Speculation on why all runs had an error simultaneously when it was working for days. I have been using a common error file name in the script so some sort of check failed once it became non-empty.
This looks like an issue in your process hits with your sensitive detector [1/20]. If I am reading the trace right maybe trying to print a string [2/20] that was a null. So it could be the geometry has some overlap issues or floating point errors at boundaries if subtract operator was used a lot for the geometry.
Thanks for the interpretation of the backtrace. I was suspecting some sort of geometry error but my mind was not going in this direction. The error cropping up now makes a bit of sense as I had just corrected the Z spacing from the earlier running but geometrically inaccurate setups.
Not so much subtraction but there is a lot of addition in the components as they are supposed to be line to line in the stackup. The Z positions in the assembly elements are all summations off of the front face reference. Ref + Ojb1_Z + Ojb2_Z + Ojb3_Z etc.
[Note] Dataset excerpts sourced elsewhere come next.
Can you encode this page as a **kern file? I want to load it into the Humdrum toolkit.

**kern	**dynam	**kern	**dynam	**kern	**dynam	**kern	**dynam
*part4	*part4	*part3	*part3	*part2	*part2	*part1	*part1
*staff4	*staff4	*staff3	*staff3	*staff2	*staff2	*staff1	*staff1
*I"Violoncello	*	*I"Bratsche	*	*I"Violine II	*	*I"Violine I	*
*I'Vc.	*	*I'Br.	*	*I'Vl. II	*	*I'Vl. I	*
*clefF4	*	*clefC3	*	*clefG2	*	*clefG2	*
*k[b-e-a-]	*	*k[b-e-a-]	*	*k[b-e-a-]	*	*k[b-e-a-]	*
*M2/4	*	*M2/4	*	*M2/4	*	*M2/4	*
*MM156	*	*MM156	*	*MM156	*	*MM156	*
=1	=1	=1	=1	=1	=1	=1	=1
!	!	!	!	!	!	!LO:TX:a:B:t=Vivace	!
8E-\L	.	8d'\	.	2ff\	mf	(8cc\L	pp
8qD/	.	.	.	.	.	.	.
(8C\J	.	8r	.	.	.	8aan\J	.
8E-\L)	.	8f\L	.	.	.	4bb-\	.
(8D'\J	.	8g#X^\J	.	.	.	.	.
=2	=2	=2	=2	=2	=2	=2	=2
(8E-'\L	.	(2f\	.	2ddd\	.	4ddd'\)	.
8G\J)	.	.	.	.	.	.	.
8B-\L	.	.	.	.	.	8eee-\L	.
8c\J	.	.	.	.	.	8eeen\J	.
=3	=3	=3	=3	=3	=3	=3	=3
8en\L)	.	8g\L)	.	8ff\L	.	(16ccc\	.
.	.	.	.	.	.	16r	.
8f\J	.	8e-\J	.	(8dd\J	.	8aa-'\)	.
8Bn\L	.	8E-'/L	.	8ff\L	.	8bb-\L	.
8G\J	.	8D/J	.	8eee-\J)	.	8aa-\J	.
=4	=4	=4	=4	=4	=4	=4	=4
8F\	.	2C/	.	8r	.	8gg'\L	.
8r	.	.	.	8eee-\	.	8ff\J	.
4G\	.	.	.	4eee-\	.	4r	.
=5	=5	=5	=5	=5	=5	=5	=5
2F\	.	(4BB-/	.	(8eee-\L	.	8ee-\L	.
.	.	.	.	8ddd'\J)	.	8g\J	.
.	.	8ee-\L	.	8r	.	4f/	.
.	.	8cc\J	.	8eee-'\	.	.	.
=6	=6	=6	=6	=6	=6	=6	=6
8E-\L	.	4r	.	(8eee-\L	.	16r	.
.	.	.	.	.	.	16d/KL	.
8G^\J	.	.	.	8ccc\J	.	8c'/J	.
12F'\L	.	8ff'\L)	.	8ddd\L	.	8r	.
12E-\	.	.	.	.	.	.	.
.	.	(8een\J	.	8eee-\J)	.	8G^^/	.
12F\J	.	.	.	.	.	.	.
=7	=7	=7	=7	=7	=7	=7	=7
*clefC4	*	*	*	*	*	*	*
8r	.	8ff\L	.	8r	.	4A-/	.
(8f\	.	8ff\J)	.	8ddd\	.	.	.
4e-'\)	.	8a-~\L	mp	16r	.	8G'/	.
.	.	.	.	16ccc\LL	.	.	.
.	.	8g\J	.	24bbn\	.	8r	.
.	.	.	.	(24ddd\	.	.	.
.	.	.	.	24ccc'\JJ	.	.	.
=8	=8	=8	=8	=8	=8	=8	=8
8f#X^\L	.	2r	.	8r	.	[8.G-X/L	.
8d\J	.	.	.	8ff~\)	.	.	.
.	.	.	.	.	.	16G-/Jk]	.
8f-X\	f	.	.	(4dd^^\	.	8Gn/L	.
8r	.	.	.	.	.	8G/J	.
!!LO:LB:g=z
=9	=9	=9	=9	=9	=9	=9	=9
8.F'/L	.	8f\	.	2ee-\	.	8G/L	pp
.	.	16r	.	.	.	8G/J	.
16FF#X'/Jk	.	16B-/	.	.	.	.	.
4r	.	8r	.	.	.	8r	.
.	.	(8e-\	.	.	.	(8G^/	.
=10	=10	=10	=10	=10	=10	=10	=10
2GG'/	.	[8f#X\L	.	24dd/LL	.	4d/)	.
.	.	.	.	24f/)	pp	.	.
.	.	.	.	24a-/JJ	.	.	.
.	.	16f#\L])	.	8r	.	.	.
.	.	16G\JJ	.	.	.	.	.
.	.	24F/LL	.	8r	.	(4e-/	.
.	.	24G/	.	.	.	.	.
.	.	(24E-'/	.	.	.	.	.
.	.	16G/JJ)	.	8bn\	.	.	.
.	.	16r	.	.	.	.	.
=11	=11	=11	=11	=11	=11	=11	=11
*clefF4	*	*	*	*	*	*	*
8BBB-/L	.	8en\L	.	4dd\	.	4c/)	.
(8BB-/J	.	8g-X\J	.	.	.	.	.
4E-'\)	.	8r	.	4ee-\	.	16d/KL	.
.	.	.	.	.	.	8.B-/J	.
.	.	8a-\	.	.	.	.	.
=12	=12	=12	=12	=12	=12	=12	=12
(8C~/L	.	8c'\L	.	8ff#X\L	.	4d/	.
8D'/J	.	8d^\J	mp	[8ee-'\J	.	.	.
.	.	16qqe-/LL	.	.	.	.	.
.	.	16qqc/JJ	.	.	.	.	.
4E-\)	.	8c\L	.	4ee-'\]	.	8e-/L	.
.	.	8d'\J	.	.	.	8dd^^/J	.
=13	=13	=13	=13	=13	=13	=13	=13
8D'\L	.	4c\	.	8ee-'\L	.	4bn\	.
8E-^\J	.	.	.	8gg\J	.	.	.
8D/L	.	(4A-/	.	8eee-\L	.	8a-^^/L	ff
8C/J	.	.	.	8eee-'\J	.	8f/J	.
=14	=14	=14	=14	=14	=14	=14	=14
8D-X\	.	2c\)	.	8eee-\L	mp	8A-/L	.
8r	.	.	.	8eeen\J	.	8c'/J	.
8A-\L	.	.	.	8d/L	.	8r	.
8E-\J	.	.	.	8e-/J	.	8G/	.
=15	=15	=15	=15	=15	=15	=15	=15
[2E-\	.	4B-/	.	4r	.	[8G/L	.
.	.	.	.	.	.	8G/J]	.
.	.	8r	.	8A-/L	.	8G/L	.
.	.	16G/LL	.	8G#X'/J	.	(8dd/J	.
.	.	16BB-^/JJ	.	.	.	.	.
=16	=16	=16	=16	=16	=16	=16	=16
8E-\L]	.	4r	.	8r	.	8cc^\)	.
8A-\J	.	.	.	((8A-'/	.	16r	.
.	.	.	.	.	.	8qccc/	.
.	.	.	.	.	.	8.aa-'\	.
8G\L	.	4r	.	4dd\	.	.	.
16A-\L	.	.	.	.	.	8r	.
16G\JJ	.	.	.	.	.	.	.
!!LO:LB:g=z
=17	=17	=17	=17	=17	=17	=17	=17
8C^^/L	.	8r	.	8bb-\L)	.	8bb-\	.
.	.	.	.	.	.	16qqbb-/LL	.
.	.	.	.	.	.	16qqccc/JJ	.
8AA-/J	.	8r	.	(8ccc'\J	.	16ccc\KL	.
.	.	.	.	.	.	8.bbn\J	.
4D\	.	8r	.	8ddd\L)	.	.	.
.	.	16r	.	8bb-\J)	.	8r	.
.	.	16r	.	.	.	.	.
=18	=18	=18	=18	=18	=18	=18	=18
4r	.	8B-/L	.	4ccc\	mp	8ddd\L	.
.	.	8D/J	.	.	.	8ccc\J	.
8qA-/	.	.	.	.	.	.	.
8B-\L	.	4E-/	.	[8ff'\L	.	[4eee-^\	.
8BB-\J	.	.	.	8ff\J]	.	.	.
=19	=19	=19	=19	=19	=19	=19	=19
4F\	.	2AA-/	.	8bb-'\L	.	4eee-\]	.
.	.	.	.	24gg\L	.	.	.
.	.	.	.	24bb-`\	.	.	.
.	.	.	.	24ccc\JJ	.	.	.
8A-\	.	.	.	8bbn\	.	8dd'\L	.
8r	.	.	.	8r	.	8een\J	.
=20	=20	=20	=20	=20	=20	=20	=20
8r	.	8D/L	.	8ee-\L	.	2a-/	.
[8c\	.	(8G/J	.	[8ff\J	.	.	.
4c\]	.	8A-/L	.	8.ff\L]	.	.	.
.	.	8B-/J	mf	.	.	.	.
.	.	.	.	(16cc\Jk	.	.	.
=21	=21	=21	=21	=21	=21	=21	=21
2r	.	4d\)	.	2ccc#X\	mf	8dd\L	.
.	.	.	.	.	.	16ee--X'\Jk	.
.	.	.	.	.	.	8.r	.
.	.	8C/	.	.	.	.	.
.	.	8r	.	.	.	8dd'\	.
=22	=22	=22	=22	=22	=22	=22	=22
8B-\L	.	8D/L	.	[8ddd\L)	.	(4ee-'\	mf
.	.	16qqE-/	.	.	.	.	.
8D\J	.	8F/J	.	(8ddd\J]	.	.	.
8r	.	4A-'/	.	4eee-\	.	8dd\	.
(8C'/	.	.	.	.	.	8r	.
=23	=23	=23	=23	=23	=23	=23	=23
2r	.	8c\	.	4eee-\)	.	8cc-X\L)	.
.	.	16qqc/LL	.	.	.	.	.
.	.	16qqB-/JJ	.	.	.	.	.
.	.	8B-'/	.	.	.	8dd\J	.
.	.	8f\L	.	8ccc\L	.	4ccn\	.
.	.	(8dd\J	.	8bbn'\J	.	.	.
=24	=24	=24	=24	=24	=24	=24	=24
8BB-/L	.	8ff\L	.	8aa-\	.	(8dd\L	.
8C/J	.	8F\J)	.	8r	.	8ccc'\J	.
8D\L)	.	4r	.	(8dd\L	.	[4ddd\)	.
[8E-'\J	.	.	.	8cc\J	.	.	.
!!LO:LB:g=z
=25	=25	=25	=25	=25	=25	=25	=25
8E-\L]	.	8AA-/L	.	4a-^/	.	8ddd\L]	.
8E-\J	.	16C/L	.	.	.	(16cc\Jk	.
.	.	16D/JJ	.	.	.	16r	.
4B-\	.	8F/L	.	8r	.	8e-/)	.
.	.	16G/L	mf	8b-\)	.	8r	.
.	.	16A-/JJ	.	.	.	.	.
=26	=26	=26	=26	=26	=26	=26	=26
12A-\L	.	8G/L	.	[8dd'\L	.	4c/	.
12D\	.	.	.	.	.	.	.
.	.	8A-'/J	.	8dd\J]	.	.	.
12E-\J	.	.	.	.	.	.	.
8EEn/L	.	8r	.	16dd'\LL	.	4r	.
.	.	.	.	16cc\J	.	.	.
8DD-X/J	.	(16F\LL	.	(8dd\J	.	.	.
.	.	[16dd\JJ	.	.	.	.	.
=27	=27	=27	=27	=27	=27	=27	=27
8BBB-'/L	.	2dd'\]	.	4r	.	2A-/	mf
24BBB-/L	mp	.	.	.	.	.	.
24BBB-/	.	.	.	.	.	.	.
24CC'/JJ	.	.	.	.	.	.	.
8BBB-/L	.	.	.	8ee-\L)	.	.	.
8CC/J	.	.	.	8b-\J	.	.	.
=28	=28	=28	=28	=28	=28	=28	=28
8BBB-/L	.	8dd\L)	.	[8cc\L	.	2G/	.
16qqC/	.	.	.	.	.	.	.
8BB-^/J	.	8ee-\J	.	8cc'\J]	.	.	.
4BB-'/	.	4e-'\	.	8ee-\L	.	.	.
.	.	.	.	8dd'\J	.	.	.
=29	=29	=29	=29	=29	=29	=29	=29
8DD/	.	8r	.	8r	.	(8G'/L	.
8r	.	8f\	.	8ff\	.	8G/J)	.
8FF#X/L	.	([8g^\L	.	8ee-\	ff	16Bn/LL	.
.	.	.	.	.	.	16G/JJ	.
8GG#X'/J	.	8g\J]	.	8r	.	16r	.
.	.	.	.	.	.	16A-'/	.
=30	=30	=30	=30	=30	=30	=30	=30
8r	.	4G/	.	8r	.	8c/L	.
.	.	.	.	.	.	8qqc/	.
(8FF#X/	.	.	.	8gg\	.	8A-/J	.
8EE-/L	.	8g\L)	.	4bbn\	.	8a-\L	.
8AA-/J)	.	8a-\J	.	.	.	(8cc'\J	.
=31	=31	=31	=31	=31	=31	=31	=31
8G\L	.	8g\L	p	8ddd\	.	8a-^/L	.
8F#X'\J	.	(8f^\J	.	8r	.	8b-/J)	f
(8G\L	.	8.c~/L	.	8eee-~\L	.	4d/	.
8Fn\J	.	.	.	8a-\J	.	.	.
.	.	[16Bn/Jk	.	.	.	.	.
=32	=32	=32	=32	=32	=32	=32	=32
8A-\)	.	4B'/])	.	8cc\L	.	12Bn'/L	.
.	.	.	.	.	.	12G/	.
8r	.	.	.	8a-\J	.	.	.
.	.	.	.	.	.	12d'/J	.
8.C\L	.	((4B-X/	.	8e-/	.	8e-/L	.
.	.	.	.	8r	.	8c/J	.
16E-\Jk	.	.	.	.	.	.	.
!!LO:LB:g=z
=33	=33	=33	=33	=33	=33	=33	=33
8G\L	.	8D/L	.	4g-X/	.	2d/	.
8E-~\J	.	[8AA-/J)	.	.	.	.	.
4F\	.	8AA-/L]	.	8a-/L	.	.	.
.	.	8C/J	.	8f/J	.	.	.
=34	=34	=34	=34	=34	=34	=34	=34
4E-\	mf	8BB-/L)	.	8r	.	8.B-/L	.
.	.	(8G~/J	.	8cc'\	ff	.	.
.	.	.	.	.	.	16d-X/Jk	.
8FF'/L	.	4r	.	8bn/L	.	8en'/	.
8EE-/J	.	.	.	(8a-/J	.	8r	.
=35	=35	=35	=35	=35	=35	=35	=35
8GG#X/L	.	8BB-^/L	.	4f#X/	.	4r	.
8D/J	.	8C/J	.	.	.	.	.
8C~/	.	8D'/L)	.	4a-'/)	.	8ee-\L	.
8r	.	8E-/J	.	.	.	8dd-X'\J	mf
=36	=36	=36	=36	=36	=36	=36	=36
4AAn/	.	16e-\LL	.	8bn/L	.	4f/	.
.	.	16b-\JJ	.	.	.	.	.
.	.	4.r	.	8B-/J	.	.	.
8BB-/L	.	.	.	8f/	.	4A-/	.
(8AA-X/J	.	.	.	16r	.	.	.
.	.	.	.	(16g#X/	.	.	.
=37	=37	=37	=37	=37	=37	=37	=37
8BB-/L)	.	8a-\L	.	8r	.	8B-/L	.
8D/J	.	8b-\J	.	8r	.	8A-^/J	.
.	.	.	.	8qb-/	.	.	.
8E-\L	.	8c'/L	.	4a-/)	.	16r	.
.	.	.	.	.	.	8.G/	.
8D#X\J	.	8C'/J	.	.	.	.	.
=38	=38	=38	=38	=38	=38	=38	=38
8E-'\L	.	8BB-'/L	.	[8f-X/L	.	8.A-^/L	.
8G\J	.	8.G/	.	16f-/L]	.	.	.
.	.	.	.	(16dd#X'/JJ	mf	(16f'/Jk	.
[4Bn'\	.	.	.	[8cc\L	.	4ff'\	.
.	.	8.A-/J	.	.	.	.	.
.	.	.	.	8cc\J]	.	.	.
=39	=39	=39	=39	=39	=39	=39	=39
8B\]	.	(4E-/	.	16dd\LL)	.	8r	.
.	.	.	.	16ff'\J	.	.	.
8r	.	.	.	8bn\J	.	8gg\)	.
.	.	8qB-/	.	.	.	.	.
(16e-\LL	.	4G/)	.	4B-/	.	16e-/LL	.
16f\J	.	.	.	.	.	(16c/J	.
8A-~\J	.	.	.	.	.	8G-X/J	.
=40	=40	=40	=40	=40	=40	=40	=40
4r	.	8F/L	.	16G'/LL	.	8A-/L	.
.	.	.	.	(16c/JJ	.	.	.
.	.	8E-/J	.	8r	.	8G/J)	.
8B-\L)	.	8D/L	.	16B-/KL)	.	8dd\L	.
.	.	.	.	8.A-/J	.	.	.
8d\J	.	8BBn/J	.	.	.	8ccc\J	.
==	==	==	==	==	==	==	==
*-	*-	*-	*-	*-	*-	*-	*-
I’ll start chasing this line of thought and report back.
Footnote: 95% sure this is the solution but want to test before declaring it such.
I’m going to break off the geometry discussion to a separate thread as I think we’ve reached the end of the troubleshooting and why it all crashed. That latter conclusion is if there is an internal check so that if the log file that all scripts write to for an error becomes non-empty it terminates the run.
#SBATCH --error=execute_error.txt
If that’s the same for all runs then when execute_error.txt becomes non-zero file length any script referencing it will terminate?
Bad physics list handling of the neutron interaction, whatever interaction that was. I made no changes to the geometry, only added FTFP_BERT_HPT to the physics lists and the runs have been working flawlessly. I also learned my lesson and now have unique error file names.